11. The Government of Karnataka has passed 'The Karnataka Minor Mineral Concession Rules, 1994' (hereinafter referred to as the Rules for brevity) in exercise of its powers under Section 15 of the Mines and Minerals (Regulation and Development) Act, 1957 regulating the grant of quarrying license/lease and other connected matters.

12. The subject matter of this writ petition is a minor mineral, within the meaning of the Rules. Rule 3(2) of the rules prohibits grant of lease or licence of a minor mineral, except in accordance with the provision of the rules. It reads :

'No quarrying lease or (licence or quarrying permit), licence shall be granted otherwise than in accordance with these rules.'

Under the scheme of the Mineral Concession Rules, quarrying leases or licenses of State owned lands may be granted by the State either by tender-cum-auction or by inviting application under Chapter II, III, IV and IV A of the Rules.

13. In either of the cases, the State Government has to first determine the area available for grant under Rule 8A and then publish in the Gazette.
*****
→ **REQUIREMENT**
Pick up the passage on the Karnataka Minor Mineral Concession Rules at its final sentence and continue it.
*****
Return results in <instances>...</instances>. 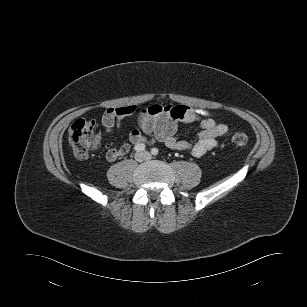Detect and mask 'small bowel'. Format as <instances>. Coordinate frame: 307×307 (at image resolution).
Returning a JSON list of instances; mask_svg holds the SVG:
<instances>
[{
    "instance_id": "obj_1",
    "label": "small bowel",
    "mask_w": 307,
    "mask_h": 307,
    "mask_svg": "<svg viewBox=\"0 0 307 307\" xmlns=\"http://www.w3.org/2000/svg\"><path fill=\"white\" fill-rule=\"evenodd\" d=\"M138 113L137 127L130 131L128 141L119 147H109L106 152L108 161L125 156L131 145L146 142H162L174 150L189 151L194 157H201L218 146V138L227 135L228 127L218 124L203 110L184 105L154 104L147 108L126 105L109 108L102 117V123L107 132L119 125L121 118ZM179 123H194L199 128V134L194 141L181 139L177 135ZM102 134H96L97 145L101 143Z\"/></svg>"
}]
</instances>
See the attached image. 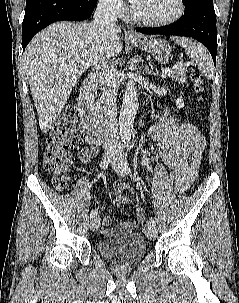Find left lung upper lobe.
*****
→ **TASK OUTPUT**
After determining the available land, the State Government if it so decides may choose to grant the licence or lease by 'tender-cum-auction' in respect of both specified and non specified minor mineral under Rule 8B.

14. In the absence of a notification under Rule 8B, any person intending to obtain licence or lease in respect of a 'specified minor mineral' has to make an application under Rule 9 occurring in Chapter III in pursuance of the notification issued under Rule 8B. It is only after the notification is published, the intending applicants get a right to file the application, subject to its terms and conditions, sub rule (3) of Rule 8A specifically declares that any application filed by a private person, before the lands is notified as available for grant or applications filed after the prescribed date in the notification expires, should not be entertained. Rule 8A(3) is extracted herein for ready reference :

'Rule 8-A: Availability of land belonging to the State Government to be notified for grant :

(1) No area belonging to the State Government :

(a) Which was previously held or is being held under quarrying lease; or

(b) the quarrying lease granted in respect of which has lapsed under Rule 6;

(c) in respect of which a notification has been issued under Sub-rule (3) of Rule 8;

(2)..........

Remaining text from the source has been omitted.